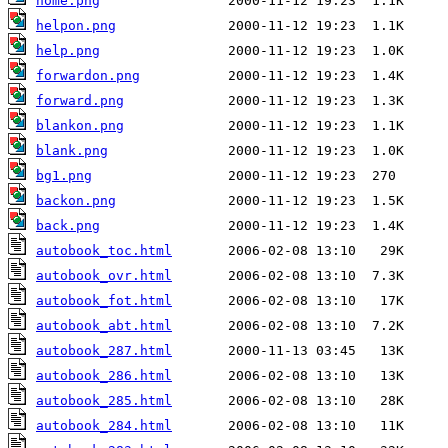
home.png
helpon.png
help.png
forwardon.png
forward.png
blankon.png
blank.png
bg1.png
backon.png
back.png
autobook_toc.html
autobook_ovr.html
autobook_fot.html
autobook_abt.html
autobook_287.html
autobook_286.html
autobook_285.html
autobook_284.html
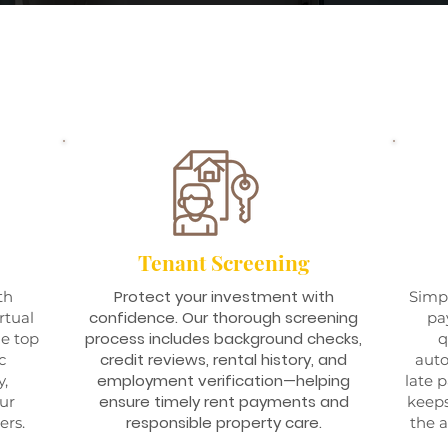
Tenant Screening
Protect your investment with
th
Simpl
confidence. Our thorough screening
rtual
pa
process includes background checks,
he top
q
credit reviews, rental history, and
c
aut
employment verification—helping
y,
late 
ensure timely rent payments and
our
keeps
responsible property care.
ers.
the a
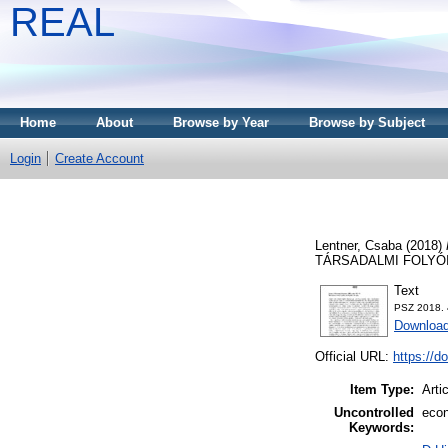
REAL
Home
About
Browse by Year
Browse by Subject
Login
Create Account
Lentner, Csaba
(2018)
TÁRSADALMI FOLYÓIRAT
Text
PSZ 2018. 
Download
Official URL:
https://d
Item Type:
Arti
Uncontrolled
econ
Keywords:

⁂

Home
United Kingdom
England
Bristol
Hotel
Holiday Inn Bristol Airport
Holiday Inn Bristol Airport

⁂

DIRECTIONS »
How many lines of the data above contain the string "html", with case counting? Reply with the number alone.

TASK ANSWER »
8